Шапка куда-то запропастилась. Александра нервничала, искала ее, выбрасывая все подряд из ниши, перетряхивая несколько раз одни и те же вещи, с ужасом ощущая, что сил больше нет держать зубы стиснутыми, что еще минута – и разразится жуткой истерикой, но тут Лидия Ивановна взглянула на часы, ахнула: «Да ты опаздываешь, мать моя! А голова-то мокрая!» – и нахлобучила на нее Каринину шляпку. Шляпа была норковая, новенькая, коричневая, вся искрящаяся блестками дорогого меха. Александра подняла было руку – снять, но бросила взгляд на часы и, забыв обо всем, вылетела из дому, едва успев схватить первую попавшуюся сумочку и сунуть в карман деньги, предоставив закрыть дверь опять-таки Лидии Ивановне.

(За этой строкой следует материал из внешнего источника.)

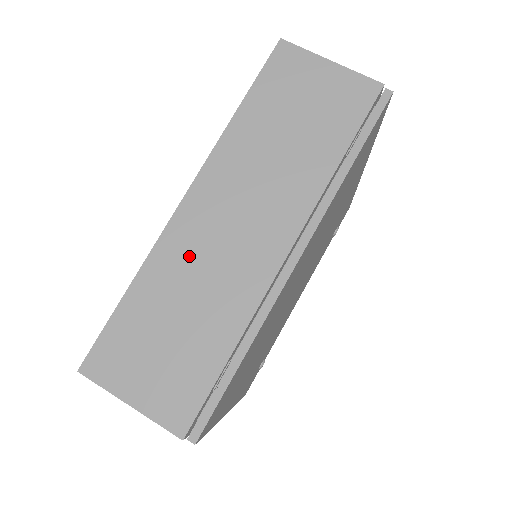
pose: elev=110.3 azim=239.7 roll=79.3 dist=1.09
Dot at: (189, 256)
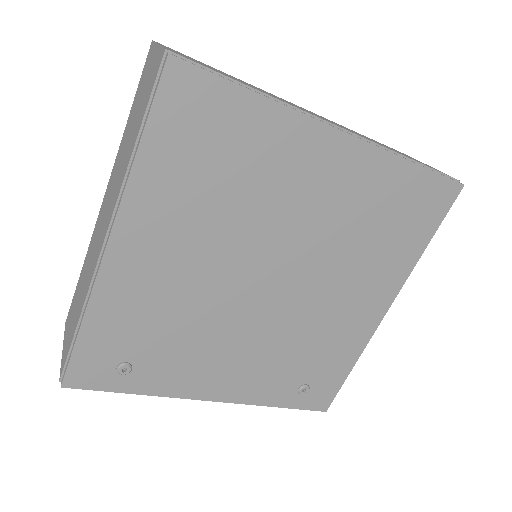
Dot at: occluded
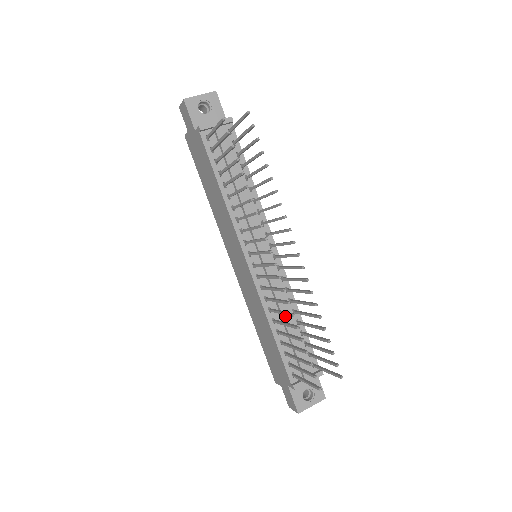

Она не опоздала на автобус только каким-то чудом, и все два часа пути провела в состоянии, близком к полуобморочному, пытаясь сдерживать слезы, чтобы не привлекать к себе внимания, но они так и лились из глаз при каждом воспоминании о сестре. Дороги она не помнила, вообще ничего не помнила, как вдруг, очнувшись, обнаружила себя на освещенном крылечке отцовского дома, а в дверях – сгорбленную мачеху, которая смотрела на нее мертвыми глазами и скрипела сквозь провалившиеся губы:
– Ты? Заявилась наконец-то! Это же надо…
Она слабо покачала головой, с которой сползла шаль, открыв еще недавно черную, смоляную, а теперь сплошь поседевшую голову. И тут же принялась натягивать шаль, старательно убирая под нее растрепанные пряди.

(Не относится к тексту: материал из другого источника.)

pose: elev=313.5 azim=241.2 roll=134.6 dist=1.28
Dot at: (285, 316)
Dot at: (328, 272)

Александра была так потрясена видом Ангелины Владимировны, что даже не слышала ее слов. Наконец мачеха повернулась и ушла в комнаты, а Александра тупо стояла в сенцах, не зная, что делать, пока не выглянул какой-то перекошенный старичок и не буркнул раздраженно:
– Дверь закрой, дура, по ногам несет.
– Папа… – слабо выдохнула Александра, с трудом узнавшая отца, но тот отмахнулся:
– Ладно, проходи, коли пришла. Только не раздевайся, мы не топили. – И скрылся за дверью.

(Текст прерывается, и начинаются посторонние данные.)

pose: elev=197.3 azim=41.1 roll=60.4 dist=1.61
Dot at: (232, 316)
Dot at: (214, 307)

«Почему они не топят, ведь в доме лютая стужа?» – не могла понять Александра, наблюдая, как изо рта вырывается слабенькое облачко пара. Но стоило войти в горницу, в которой вся мебель была сдвинута к стенам, чтобы освободить место для стола, на котором возвышался заваленный еловым лапником гроб, как она поняла – почему. Сквозь острый хвойный дух, сквозь сладковатый аромат свечей все же пробивался неодолимый, ничем не оборимый запах смерти: тело Карины, застывшее в морге, потихоньку оттаивало.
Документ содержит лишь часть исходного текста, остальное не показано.